A clean break from The Beatles and as far from the production extravaganza of their final album Abbey Road as you can get, Paul McCartney’s solo debut was recorded mostly in his living room, with its author playing every instrument. The sound of a brilliant musical mind throwing out random ideas – and finding they all work – still sounds compelling 50 years on, with its loose patchwork of songs, fragments of songs, instrumentals and experiments.
More professionally recorded than McCartney’s debut, RAM nevertheless shared its charming, homespun feel. Credited to Paul and Linda McCartney, RAM took in everything from the gentle, ukulele-driven ‘Ram On’ to the hardrocking ‘Smile Away’ and the experimental song suite ‘Uncle Albert/Admiral Halsey’, the latter an unexpected US Number One. The closing ‘The Back Seat of My Car’ defines the adjective ‘McCartneyesque’ – impossibly melodically rich, apparently effortless songwriting.
Venus and Mars’s ‘Rock Show’ is a paean to the kind of huge stadium gigs that McCartney’s 1970s band Wings would help pioneer: their ensuing world tour became one of the mid-1970s’ most celebrated musical events. Partly recorded in New Orleans, Venus and Mars captures Wings at their zenith: a supremely polished band operating on the cusp of pop and rock, mixing hits – ‘Listen to What the Man Said’ – with more whimsical ideas, among them a cover of the theme from TV soap Crossroads.
Once more recorded at home and greeted with bafflement on release, McCartney II eventually assumed its rightful place as one of its author’s most celebrated solo albums. McCartney threw himself into experiments, largely driven by synthesisers and drum machines, that ranged from the funky (‘Temporary Secretary’ or ‘Coming Up’) to the flatly bizarre (‘Bogey Music’). The same sessions produced ‘Wonderful Christmastime’, a perennial favourite of the festive season.
Produced by George Martin after the break-up of Wings, the global charttopper Tug of War is a songwriting masterclass. ‘Ebony and Ivory’ and ‘Take It Away’ were the big hits and the reflective tribute to the late John Lennon ‘Here Today’ perhaps its most enduring moment, but the album is densely packed with fantastic tracks, the supremely funky Stevie Wonder collaboration ‘What’s That You’re Doing’ and the gorgeous ballad ‘Wanderlust’ among them.

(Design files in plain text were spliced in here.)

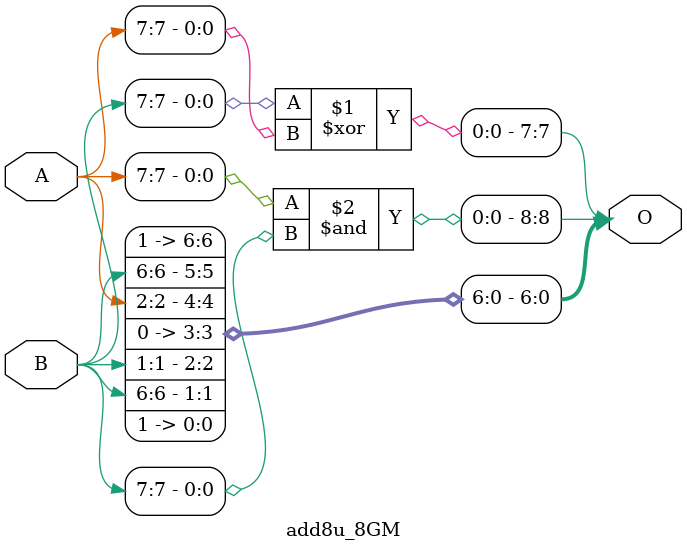
<source format=v>

/***
* This code is a part of EvoApproxLib library (ehw.fit.vutbr.cz/approxlib) distributed under The MIT License.
* When used, please cite the following article(s): V. Mrazek, L. Sekanina, Z. Vasicek "Libraries of Approximate Circuits: Automated Design and Application in CNN Accelerators" IEEE Journal on Emerging and Selected Topics in Circuits and Systems, Vol 10, No 4, 2020 
* This file contains a circuit from a sub-set of pareto optimal circuits with respect to the pwr and mre parameters
***/
// MAE% = 9.00 %
// MAE = 46 
// WCE% = 29.10 %
// WCE = 149 
// WCRE% = 6400.00 %
// EP% = 99.33 %
// MRE% = 22.62 %
// MSE = 3188 
// PDK45_PWR = 0.0015 mW
// PDK45_AREA = 8.0 um2
// PDK45_DELAY = 0.11 ns


module add8u_8GM(A, B, O);
  input [7:0] A, B;
  output [8:0] O;
  assign O[7] = B[7] ^ A[7];
  assign O[6] = 1'b1;
  assign O[3] = 1'b0;
  assign O[0] = 1'b1;
  assign O[8] = A[7] & B[7];
  assign O[1] = B[6];
  assign O[2] = B[1];
  assign O[4] = A[2];
  assign O[5] = B[6];
endmodule


</source>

Inspired by the years spent working on The Beatles’ Anthology and mostly coproduced by Jeff Lynne – who had also worked on ‘new’ Beatles songs ‘Free as a Bird’ and ‘Real Love’ – and featuring a rare co-writing credit for Ringo Starr, Flaming Pie saw McCartney strip back his sound, a move that allowed an extremely strong, occasionally understated set of songs to flourish. Poignantly, Flaming Pie is also the last McCartney album to feature the backing vocals of Linda McCartney, who died the following year.
In 2018, Paul McCartney unexpectedly teamed up with Adele producer Greg Kurstin and – on ‘Fuh You’ – blue-chip pop songwriter Ryan Tedder. But Egypt Station is not a straightforward lunge for latter-day pop contemporaneity: it is an impressively varied album, which switches between the raucous stomp of ‘Come on to Me’, the troubled, reflective ‘I Don’t Know’ and ‘Hunt You Down/Naked/C-Link’, the latest in a long line of McCartney tracks that segue different song fragments together in a thrillingly episodic whole.
Inspired by the circumstances of lockdown to return to the home-studio, one-man-band approach of the previous albums in the McCartney series, McCartney III unexpectedly appeared at the end of 2020, a critically lauded collection of songs that ranged from acoustic ballads to tough rock and roll. The experimental spirit of its predecessors in the McCartney series was underlined by its lengthy instrumental opener, ‘Long Tailed Winter Bird’, and the powerful, episodic eight minutes of ‘Deep Deep Feeling’.